DATA SUPPLIED Start Marker

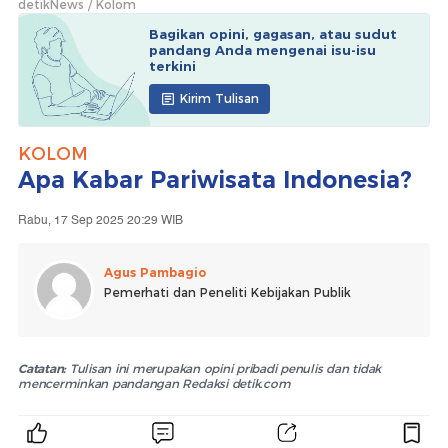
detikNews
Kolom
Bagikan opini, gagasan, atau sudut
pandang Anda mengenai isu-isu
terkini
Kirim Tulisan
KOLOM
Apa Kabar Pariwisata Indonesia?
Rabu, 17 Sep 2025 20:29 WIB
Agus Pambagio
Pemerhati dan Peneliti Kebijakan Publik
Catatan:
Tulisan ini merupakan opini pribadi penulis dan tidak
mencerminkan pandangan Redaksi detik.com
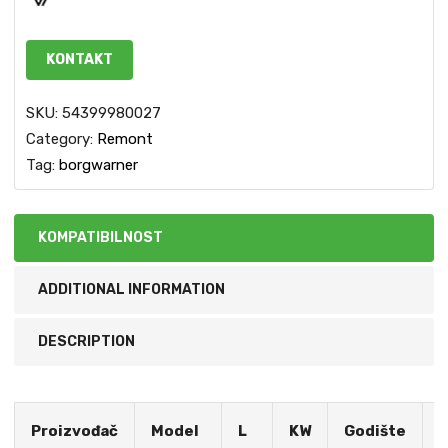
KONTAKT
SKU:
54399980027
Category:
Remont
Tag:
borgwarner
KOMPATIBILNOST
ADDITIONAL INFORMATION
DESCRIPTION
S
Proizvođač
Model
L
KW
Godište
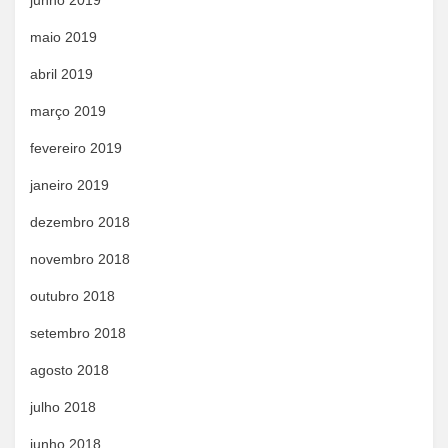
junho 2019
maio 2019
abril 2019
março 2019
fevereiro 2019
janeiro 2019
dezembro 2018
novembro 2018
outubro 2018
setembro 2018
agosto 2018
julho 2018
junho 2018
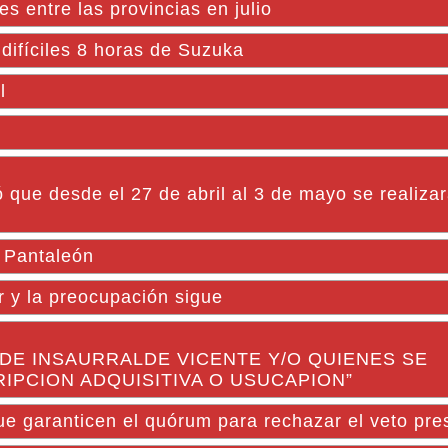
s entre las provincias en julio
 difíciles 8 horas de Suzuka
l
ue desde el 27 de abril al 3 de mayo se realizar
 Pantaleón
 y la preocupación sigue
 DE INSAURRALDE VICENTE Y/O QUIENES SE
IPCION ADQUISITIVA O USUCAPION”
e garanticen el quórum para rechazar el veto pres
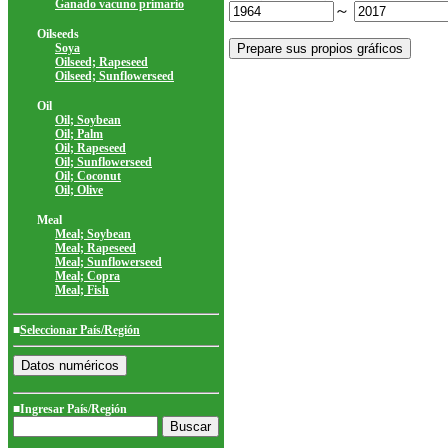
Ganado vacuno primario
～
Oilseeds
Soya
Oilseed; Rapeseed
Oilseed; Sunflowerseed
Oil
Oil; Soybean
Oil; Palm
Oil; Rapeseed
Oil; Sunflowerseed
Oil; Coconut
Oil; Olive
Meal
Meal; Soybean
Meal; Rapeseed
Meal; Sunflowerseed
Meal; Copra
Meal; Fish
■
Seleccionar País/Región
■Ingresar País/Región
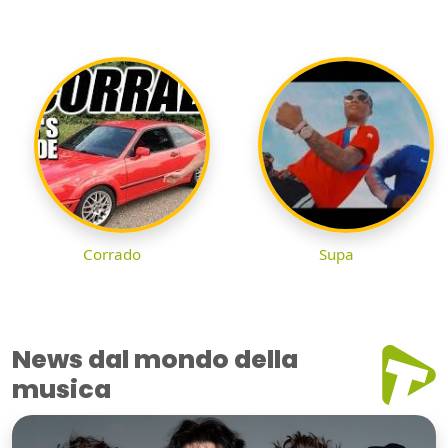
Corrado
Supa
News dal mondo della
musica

DATA SUPPLIED End Marker

_REQUEST:_
Omit each image and transcribe the remaining records word for word.

_EXERCISE ANSWER:_
detikNews
Kolom
Bagikan opini, gagasan, atau sudut
pandang Anda mengenai isu-isu
terkini
Kirim Tulisan
KOLOM
Apa Kabar Pariwisata Indonesia?
Rabu, 17 Sep 2025 20:29 WIB
Agus Pambagio
Pemerhati dan Peneliti Kebijakan Publik
Catatan:
Tulisan ini merupakan opini pribadi penulis dan tidak
mencerminkan pandangan Redaksi detik.com
KONTAKT
SKU:
54399980027
Category:
Remont
Tag:
borgwarner
KOMPATIBILNOST
ADDITIONAL INFORMATION
DESCRIPTION
S
Proizvođač
Model
L
KW
Godište
junho 2019
maio 2019
abril 2019
março 2019
fevereiro 2019
janeiro 2019
dezembro 2018
novembro 2018
outubro 2018
setembro 2018
agosto 2018
julho 2018
junho 2018
s entre las provincias en julio
 difíciles 8 horas de Suzuka
l
ue desde el 27 de abril al 3 de mayo se realizar
 Pantaleón
 y la preocupación sigue
 DE INSAURRALDE VICENTE Y/O QUIENES SE
IPCION ADQUISITIVA O USUCAPION”
e garanticen el quórum para rechazar el veto pres
Ganado vacuno primario
～
Oilseeds
Soya
Oilseed; Rapeseed
Oilseed; Sunflowerseed
Oil
Oil; Soybean
Oil; Palm
Oil; Rapeseed
Oil; Sunflowerseed
Oil; Coconut
Oil; Olive
Meal
Meal; Soybean
Meal; Rapeseed
Meal; Sunflowerseed
Meal; Copra
Meal; Fish
■
Seleccionar País/Región
■Ingresar País/Región
Corrado
Supa
News dal mondo della
musica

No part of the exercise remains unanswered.